Mme Davis-Murdoch : Je suppose que vous demandez quelles devraient être les prochaines étapes.
Tout d’abord, il s’agirait d’adopter le projet de loi et de comprendre que c’est le début du processus en vue — nous l’espérons — d’un programme national d’assurance-médicaments qui couvre tous les besoins, car le diabète est une maladie chronique qui nous touche de façon disproportionnée; il y en a tant d’autres.

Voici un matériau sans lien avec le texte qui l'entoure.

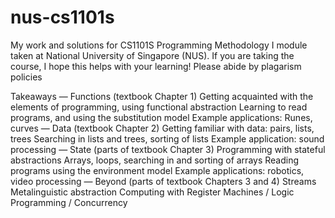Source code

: # nus-cs1101s
My work and solutions for CS1101S Programming Methodology I module taken at National University of Singapore (NUS). If you are taking the course, I hope this helps with your learning! Please abide by plagarism policies

Takeaways
— Functions (textbook Chapter 1)
Getting acquainted with the elements of programming, using functional abstraction
Learning to read programs, and using the substitution model Example applications: Runes, curves
— Data (textbook Chapter 2)
Getting familiar with data: pairs, lists, trees
Searching in lists and trees, sorting of lists Example application: sound processing
— State (parts of textbook Chapter 3) Programming with stateful abstractions
Arrays, loops, searching in and sorting of arrays Reading programs using the environment model Example applications: robotics, video processing
— Beyond (parts of textbook Chapters 3 and 4) Streams
Metalinguistic abstraction
Computing with Register Machines / Logic Programming / Concurrency
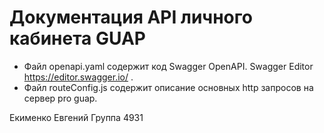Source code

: # Документация API личного кабинета GUAP
- Файл openapi.yaml содержит код Swagger OpenAPI. Swagger Editor https://editor.swagger.io/ .
- Файл routeConfig.js содержит описание основных http запросов на сервер pro guap. 

Екименко Евгений Группа 4931


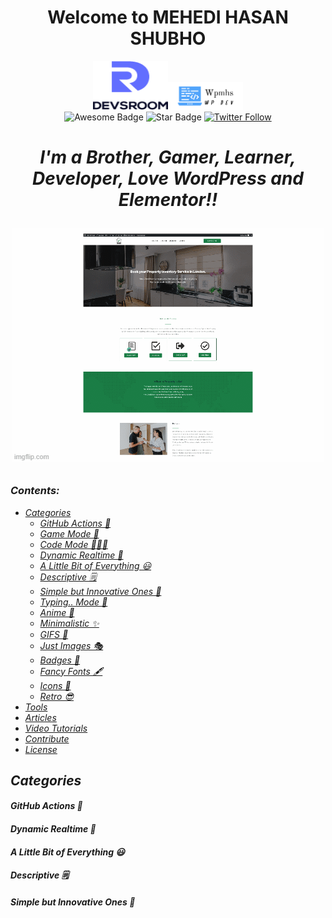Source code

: <h1 align="center">Welcome to MEHEDI HASAN SHUBHO </h1>
<div align="center">
<a href="https://devsroom.com/" target="_blank"><img src="assets/devsroom.png" alt="Devsroom.com" style="width: 120px; height: 78px;" width="120" height="78" /></a><a href="https://wpmhs.com/" target="_blank"><img src="assets/wpmhs.png" alt="wpmhs.com" style="width: 120px; height: 44px;" width="120" height="44" /></a>
</div>
<div align="center">
<img src="https://cdn.rawgit.com/sindresorhus/awesome/d7305f38d29fed78fa85652e3a63e154dd8e8829/media/badge.svg" alt="Awesome Badge"/>
<!-- <img src="http://hits.dwyl.com/abhisheknaiidu/awesome-github-profile-readme.svg" alt="Hits Badge"/> -->
<img src="https://img.shields.io/static/v1?label=%F0%9F%8C%9F&message=If%20Useful&style=style=flat&color=BC4E99" alt="Star Badge"/>
<a href="https://twitter.com/MehediShubho" ><img alt="Twitter Follow" src="https://img.shields.io/twitter/follow/MehediShubho?style=social"> </a>
<br>

 <h1><i>I'm a Brother, Gamer, Learner, Developer, Love <span style="color:#3a30a">WordPress and Elementor!!</span></i</h1>

  

<img alt="Awesome GitHub Profile Readme" src="assets/portfolio.gif"> </img>


</div>

### Contents:
  - [Categories](#categories)
      - [GitHub Actions 🤖](#github-actions-)
      - [Game Mode 🚀](#game-mode-)
      - [Code Mode 👨🏽‍💻](#code-mode-)
      - [Dynamic Realtime 💫](#dynamic-realtime-)
      - [A Little Bit of Everything 😃](#a-little-bit-of-everything-)
      - [Descriptive 🗒](#descriptive-)
      - [Simple but Innovative Ones 🤗](#simple-but-innovative-ones-)
      - [Typing.. Mode 🎰](#typing-mode-)
      - [Anime 👾](#anime-)
      - [Minimalistic ✨](#minimalistic-)
      - [GIFS 👻](#gifs-)
      - [Just Images 🎭](#just-images-)
      - [Badges 🎫](#badges-)
      - [Fancy Fonts 🖋](#fancy-fonts-)
      - [Icons 🎯](#icons-)
      - [Retro 😎](#retro-)
  - [Tools](#tools)
  - [Articles](#articles)
  - [Video Tutorials](#tutorials)
  - [Contribute](#contribute)
  - [License](#license)


## Categories

#### GitHub Actions 🤖



#### Dynamic Realtime 💫


#### A Little Bit of Everything 😃


#### Descriptive 🗒


#### Simple but Innovative Ones 🤗








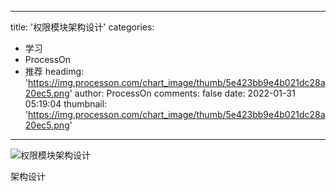 
---
title: '权限模块架构设计'
categories: 
 - 学习
 - ProcessOn
 - 推荐
headimg: 'https://img.processon.com/chart_image/thumb/5e423bb9e4b021dc28a20ec5.png'
author: ProcessOn
comments: false
date: 2022-01-31 05:19:04
thumbnail: 'https://img.processon.com/chart_image/thumb/5e423bb9e4b021dc28a20ec5.png'
---

<div>   
<img class="thumb" alt="权限模块架构设计" src="https://img.processon.com/chart_image/thumb/5e423bb9e4b021dc28a20ec5.png" referrerpolicy="no-referrer">
<p>架构设计</p>  
</div>
            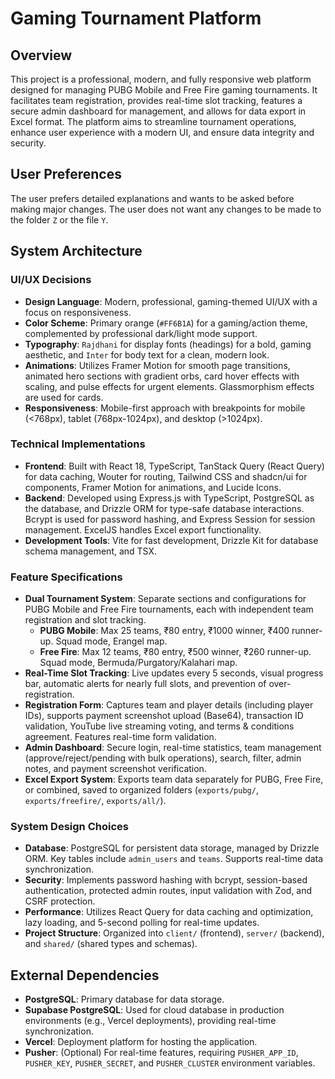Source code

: # Gaming Tournament Platform

## Overview
This project is a professional, modern, and fully responsive web platform designed for managing PUBG Mobile and Free Fire gaming tournaments. It facilitates team registration, provides real-time slot tracking, features a secure admin dashboard for management, and allows for data export in Excel format. The platform aims to streamline tournament operations, enhance user experience with a modern UI, and ensure data integrity and security.

## User Preferences
The user prefers detailed explanations and wants to be asked before making major changes. The user does not want any changes to be made to the folder `Z` or the file `Y`.

## System Architecture

### UI/UX Decisions
- **Design Language**: Modern, professional, gaming-themed UI/UX with a focus on responsiveness.
- **Color Scheme**: Primary orange (`#FF6B1A`) for a gaming/action theme, complemented by professional dark/light mode support.
- **Typography**: `Rajdhani` for display fonts (headings) for a bold, gaming aesthetic, and `Inter` for body text for a clean, modern look.
- **Animations**: Utilizes Framer Motion for smooth page transitions, animated hero sections with gradient orbs, card hover effects with scaling, and pulse effects for urgent elements. Glassmorphism effects are used for cards.
- **Responsiveness**: Mobile-first approach with breakpoints for mobile (<768px), tablet (768px-1024px), and desktop (>1024px).

### Technical Implementations
- **Frontend**: Built with React 18, TypeScript, TanStack Query (React Query) for data caching, Wouter for routing, Tailwind CSS and shadcn/ui for components, Framer Motion for animations, and Lucide Icons.
- **Backend**: Developed using Express.js with TypeScript, PostgreSQL as the database, and Drizzle ORM for type-safe database interactions. Bcrypt is used for password hashing, and Express Session for session management. ExcelJS handles Excel export functionality.
- **Development Tools**: Vite for fast development, Drizzle Kit for database schema management, and TSX.

### Feature Specifications
- **Dual Tournament System**: Separate sections and configurations for PUBG Mobile and Free Fire tournaments, each with independent team registration and slot tracking.
  - **PUBG Mobile**: Max 25 teams, ₹80 entry, ₹1000 winner, ₹400 runner-up. Squad mode, Erangel map.
  - **Free Fire**: Max 12 teams, ₹80 entry, ₹500 winner, ₹260 runner-up. Squad mode, Bermuda/Purgatory/Kalahari map.
- **Real-Time Slot Tracking**: Live updates every 5 seconds, visual progress bar, automatic alerts for nearly full slots, and prevention of over-registration.
- **Registration Form**: Captures team and player details (including player IDs), supports payment screenshot upload (Base64), transaction ID validation, YouTube live streaming voting, and terms & conditions agreement. Features real-time form validation.
- **Admin Dashboard**: Secure login, real-time statistics, team management (approve/reject/pending with bulk operations), search, filter, admin notes, and payment screenshot verification.
- **Excel Export System**: Exports team data separately for PUBG, Free Fire, or combined, saved to organized folders (`exports/pubg/`, `exports/freefire/`, `exports/all/`).

### System Design Choices
- **Database**: PostgreSQL for persistent data storage, managed by Drizzle ORM. Key tables include `admin_users` and `teams`. Supports real-time data synchronization.
- **Security**: Implements password hashing with bcrypt, session-based authentication, protected admin routes, input validation with Zod, and CSRF protection.
- **Performance**: Utilizes React Query for data caching and optimization, lazy loading, and 5-second polling for real-time updates.
- **Project Structure**: Organized into `client/` (frontend), `server/` (backend), and `shared/` (shared types and schemas).

## External Dependencies
- **PostgreSQL**: Primary database for data storage.
- **Supabase PostgreSQL**: Used for cloud database in production environments (e.g., Vercel deployments), providing real-time synchronization.
- **Vercel**: Deployment platform for hosting the application.
- **Pusher**: (Optional) For real-time features, requiring `PUSHER_APP_ID`, `PUSHER_KEY`, `PUSHER_SECRET`, and `PUSHER_CLUSTER` environment variables.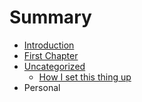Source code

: # Summary

* [Introduction](README.md)
* [First Chapter](chapter1.md)
* [Uncategorized](uncategorized/README.md)
   * [How I set this thing up](uncategorized/how_i_set_this_thing_up.md)
* Personal

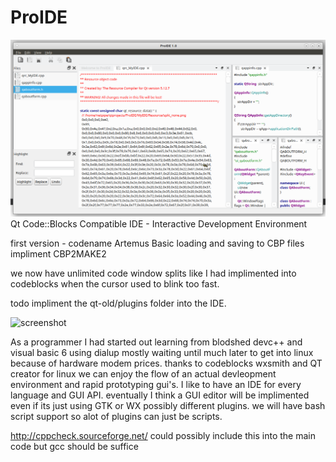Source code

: # ProIDE
![screenshot ](screenshot.png)
Qt Code::Blocks Compatible IDE - Interactive Development Environment

first version - codename Artemus
Basic loading and saving to CBP files
impliment CBP2MAKE2

we now have unlimited code window splits like I had implimented into codeblocks when the cursor used to blink too fast.

todo 
impliment the qt-old/plugins folder into the IDE.

![screenshot ](Resource/Resource/ProIDE.png)

As a programmer I had started out learning from blodshed devc++ and visual basic 6 using dialup mostly waiting until much later to get into linux because of hardware modem prices. thanks to codeblocks wxsmith and QT creator for linux we can enjoy the flow of an actual devleopment environment and rapid prototyping gui's. I like to have an IDE for every language and GUI API. eventually I think a GUI editor will be implimented even if its just using GTK or WX possibly different plugins. we will have bash script support so alot of plugins can just be scripts.

http://cppcheck.sourceforge.net/ could possibly include this into the main code but gcc should be suffice
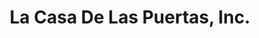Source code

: ---
title: "La Casa De Las Puertas, Inc."
url: /hato-rey/la-casa-de-las-puertas-inc/
shop: hardware
---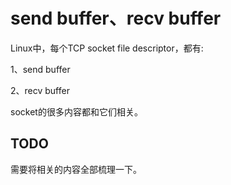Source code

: # send buffer、recv buffer

Linux中，每个TCP socket file descriptor，都有:

1、send buffer

2、recv buffer

socket的很多内容都和它们相关。

## TODO

需要将相关的内容全部梳理一下。

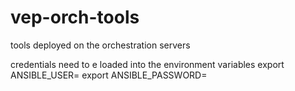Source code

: # vep-orch-tools
tools deployed on the orchestration servers

credentials need to e loaded into the environment variables
export ANSIBLE_USER=<username>
export ANSIBLE_PASSWORD=<password>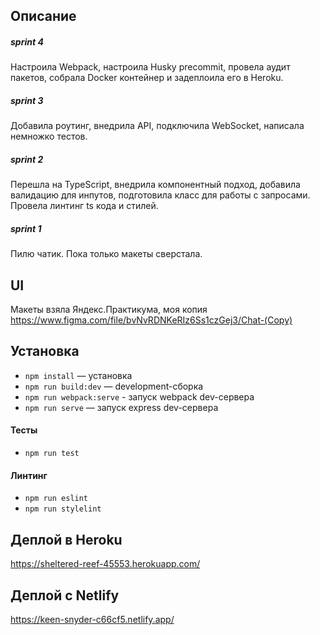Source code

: ## Описание

##### sprint 4

Настроила Webpack, настроила Husky precommit, провела аудит пакетов, собрала Docker контейнер и задеплоила его в Heroku.

##### sprint 3

Добавила роутинг, внедрила API, подключила WebSocket, написала немножко тестов.

##### sprint 2

Перешла на TypeScript, внедрила компонентный подход, добавила валидацию для инпутов, подготовила класс для работы с запросами. Провела линтинг ts кода и стилей.

##### sprint 1

Пилю чатик. Пока только макеты сверстала.

## UI

Макеты взяла Яндекс.Практикума, моя копия https://www.figma.com/file/bvNvRDNKeRIz6Ss1czGej3/Chat-(Copy)

## Установка

- `npm install` — установка
- `npm run build:dev` — development-сборка
- `npm run webpack:serve` - запуск webpack dev-сервера
- `npm run serve` — запуск express dev-сервера

#### Тесты

- `npm run test`

#### Линтинг

- `npm run eslint`
- `npm run stylelint`

## Деплой в Heroku

https://sheltered-reef-45553.herokuapp.com/

## Деплой с Netlify

https://keen-snyder-c66cf5.netlify.app/



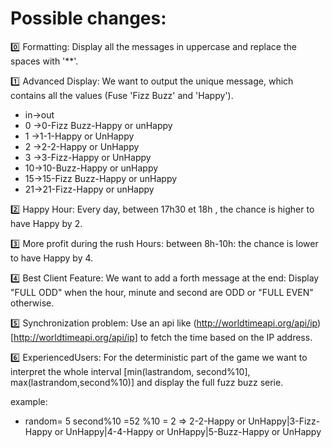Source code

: # Possible changes:
:zero: Formatting: 
    Display all the messages in uppercase and replace the spaces with '**'. 

:one: Advanced Display: 
    We want to output the unique message, which contains all the values (Fuse 'Fizz Buzz' and 'Happy').

- in->out
- 0 ->0-Fizz Buzz-Happy or unHappy
- 1 ->1-1-Happy or UnHappy
- 2 ->2-2-Happy or UnHappy
- 3 ->3-Fizz-Happy or UnHappy
- 10->10-Buzz-Happy or unHappy
- 15->15-Fizz Buzz-Happy or unHappy
- 21->21-Fizz-Happy or unHappy


:two: Happy Hour: 
    Every day, between 17h30 et 18h , the chance is higher to have Happy by 2.
    
:three: More profit during the rush Hours: between 8h-10h: 
    the chance is lower to have Happy by 4.

:four: Best Client Feature:
    We want to add a forth message at the end: 
    Display "FULL ODD" when the hour, minute and second are ODD or "FULL EVEN" otherwise.
  
:five: Synchronization problem: 
    Use an api like (http://worldtimeapi.org/api/ip)[http://worldtimeapi.org/api/ip] to fetch the time based on the IP address.

:six: ExperiencedUsers: 
    For the deterministic part of the game we want to interpret the whole interval [min(lastrandom, second%10],         max(lastrandom,second%10)] and display the full fuzz buzz serie.
  
  example:
  - random= 5
    second%10 =52 %10 = 2
        => 2-2-Happy or UnHappy|3-Fizz-Happy or UnHappy|4-4-Happy or UnHappy|5-Buzz-Happy or UnHappy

Lorsque je pense à l’incidence de certains cancers — le cancer de la prostate et les cancers du sein très agressifs chez les femmes —, de nombreux besoins ne sont pas comblés en ce qui concerne l’accès aux médicaments nécessaires.
La façon de...
La vice-présidente : Il vous reste environ 10 secondes.
Mme Davis-Murdoch : Travaillez avec nous, travaillez avec les communautés et écoutez nos voix.
La vice-présidente : Merci. Qu’en dites-vous, madame Thériault?
Mme Thériault : Je vous remercie de la question.
Dans le cadre des négociations que le ministre fédéral de la Santé tiendra avec les gouvernements provinciaux et territoriaux, nous croyons vraiment qu’il faut s’assurer que les conditions liées à des critères de ressources, dont nous avons parlé, sont respectées et qu’il faut déterminer ce que cela signifie pour ces régions. Les provinces et les territoires, ainsi que le ministre fédéral de la Santé, ont le devoir de consulter leurs nations autochtones et les personnes qui vivent sur leur territoire en ce qui concerne la mise en œuvre du projet de loi.
Dans toutes les provinces et tous les territoires, chacun aura des points de vue différents sur ce que cela signifiera dans différentes nations, et les nations souveraines auront des positions différentes à cet égard. Elles devraient être respectées au fur et à mesure qu’elles progressent au cours de la prochaine année.
Nous voulons nous assurer de continuer à mobiliser non seulement les organismes communautaires, mais aussi les personnes ayant une expérience vécue qui mettent vraiment en évidence la façon dont cela les touchera et la façon dont nous pouvons aller de l’avant d’une bonne façon...
La vice-présidente : Désolée, je dois vous interrompre. Je regarde l’horloge. Je m’excuse.
Mme Thériault : Pas de problème. C’est votre travail. Merci.
Le sénateur Cormier : Je serai bref. Ceci va dans le même sens, mais au sujet du comité d’experts. Le mandat consiste à formuler des recommandations concernant les options pour le fonctionnement et le financement d’un régime d’assurance-médicaments national, universel et à payeur unique.
Si vous aviez une recommandation pour ce comité, quelle serait-elle?
Mme Thériault : La recommandation est que les personnes couvertes par l’actuel Programme des services de santé non assurés ne soient pas touchées négativement. Cela ne devrait pas changer.
Mme Davis-Murdoch : Je dirais que la santé des Afro‑Canadiens devient une priorité et qu’il est urgent de prendre des mesures en ce qui concerne les médicaments nécessaires et la couverture des médicaments et des services.
La vice-présidente : Merci. Qu’en dites-vous, madame Dennis?
Mme Dennis : Nous avons besoin de soins adaptés sur le plan culturel, et nous en avions besoin hier.
La vice-présidente : Parfait.
Cela nous amène à la fin de la séance. J’aimerais remercier les témoins d’aujourd’hui. Vos témoignages étaient excellents. Nous avons réussi à accomplir beaucoup en peu de temps.
Honorables sénateurs, demain, nous reprendrons l’étude du projet de loi C-64 à 11 h 30.